- Relator(a)
- Ministro Messod Azulay Neto
- Órgão julgador
- Quinta Turma
- Data do julgamento
- 07/02/2023
- Data de publicação
- 22/02/2023
STJ – Acórdão, Rel. Ministro Messod Azulay Neto, Quinta Turma, j. 07/02/2023, p. 22/02/2023
PENAL. AGRAVO REGIMENTAL NO HABEAS CORPUS SUBSTITUTIVO DE RECURSO PRÓPRIO. FURTO. ABSOLVIÇÃO. APLICAÇÃO DO PRINCÍPIO DA INSIGNIFICÂNCIA. DESCABIMENTO. MAUS ANTECEDENTES E REINCIDÊNCIA. AGRAVO REGIMENTAL DESPROVIDO. I - É assente nesta Corte Superior de Justiça que o agravo regimental deve trazer novos argumentos capazes de alterar o entendimento anteriormente firmado, sob pena de ser mantida a r. decisão vergastada pelos próprios fundamentos.
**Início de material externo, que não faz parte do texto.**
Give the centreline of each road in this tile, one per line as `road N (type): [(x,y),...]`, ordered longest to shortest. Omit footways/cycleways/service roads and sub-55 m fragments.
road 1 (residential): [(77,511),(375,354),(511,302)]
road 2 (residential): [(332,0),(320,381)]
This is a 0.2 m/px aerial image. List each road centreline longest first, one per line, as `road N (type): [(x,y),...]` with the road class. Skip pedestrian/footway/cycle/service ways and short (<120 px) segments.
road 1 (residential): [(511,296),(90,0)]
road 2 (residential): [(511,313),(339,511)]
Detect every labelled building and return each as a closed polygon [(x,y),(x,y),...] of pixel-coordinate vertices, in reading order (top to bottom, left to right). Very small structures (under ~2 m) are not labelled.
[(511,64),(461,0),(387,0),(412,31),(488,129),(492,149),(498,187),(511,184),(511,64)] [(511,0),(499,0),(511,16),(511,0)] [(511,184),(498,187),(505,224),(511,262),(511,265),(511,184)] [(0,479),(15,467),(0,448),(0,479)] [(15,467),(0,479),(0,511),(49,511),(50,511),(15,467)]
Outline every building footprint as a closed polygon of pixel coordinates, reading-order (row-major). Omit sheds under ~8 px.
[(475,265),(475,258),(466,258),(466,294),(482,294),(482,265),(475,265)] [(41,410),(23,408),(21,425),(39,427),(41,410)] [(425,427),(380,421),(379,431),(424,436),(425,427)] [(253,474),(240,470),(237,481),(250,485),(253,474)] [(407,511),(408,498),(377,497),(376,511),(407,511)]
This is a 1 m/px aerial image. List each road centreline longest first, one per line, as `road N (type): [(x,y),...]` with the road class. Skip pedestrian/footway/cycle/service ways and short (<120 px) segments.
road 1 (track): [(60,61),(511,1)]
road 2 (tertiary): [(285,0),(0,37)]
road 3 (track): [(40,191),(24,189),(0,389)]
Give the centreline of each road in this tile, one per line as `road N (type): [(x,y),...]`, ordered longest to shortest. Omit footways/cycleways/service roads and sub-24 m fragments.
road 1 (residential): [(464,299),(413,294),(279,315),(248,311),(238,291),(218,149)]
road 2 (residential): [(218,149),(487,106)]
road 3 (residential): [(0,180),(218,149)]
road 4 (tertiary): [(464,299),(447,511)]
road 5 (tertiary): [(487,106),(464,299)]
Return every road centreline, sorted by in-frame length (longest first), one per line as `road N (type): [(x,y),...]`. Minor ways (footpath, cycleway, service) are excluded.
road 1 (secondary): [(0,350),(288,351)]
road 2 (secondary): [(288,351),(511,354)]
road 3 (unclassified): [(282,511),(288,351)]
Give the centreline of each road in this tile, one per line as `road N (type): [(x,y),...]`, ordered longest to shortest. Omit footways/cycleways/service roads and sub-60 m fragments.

II - Com efeito, "a Terceira Seção desta Corte, no julgamento dos EREsp n.221.999/RS, estabeleceu a tese de que a reiteração criminosa inviabiliza a aplicação do princípio da insignificância, ressalvada a possibilidade de, no caso concreto, o aplicador do direito verificar que a medida é socialmente recomendável" (RHC n. 118.548/RJ, Sexta Turma, Rel. Min. Rogerio Schietti Cruz, DJe de 13/12/2019). III - Na presente hipótese, trata-se de situação que não atrai a incidência excepcional do princípio da insignificância, uma vez que, apesar do valor da res furtiva não superar o percentual de 10% (dez por cento) do salário-m ínimo vigente à época dos fatos, o paciente é reincidente, além disso ostenta maus antecedentes, o que afasta o reduzido grau de reprovabilidade da conduta, não sendo possível do princípio da bagatela, demonstrando a reprovabilidade da conduta. Agravo regimental desprovido. (AgRg no HC n. 760.756/MS, relator Ministro Messod Azulay Neto, Quinta Turma, julgado em 7/2/2023, DJe de 22/2/2023.)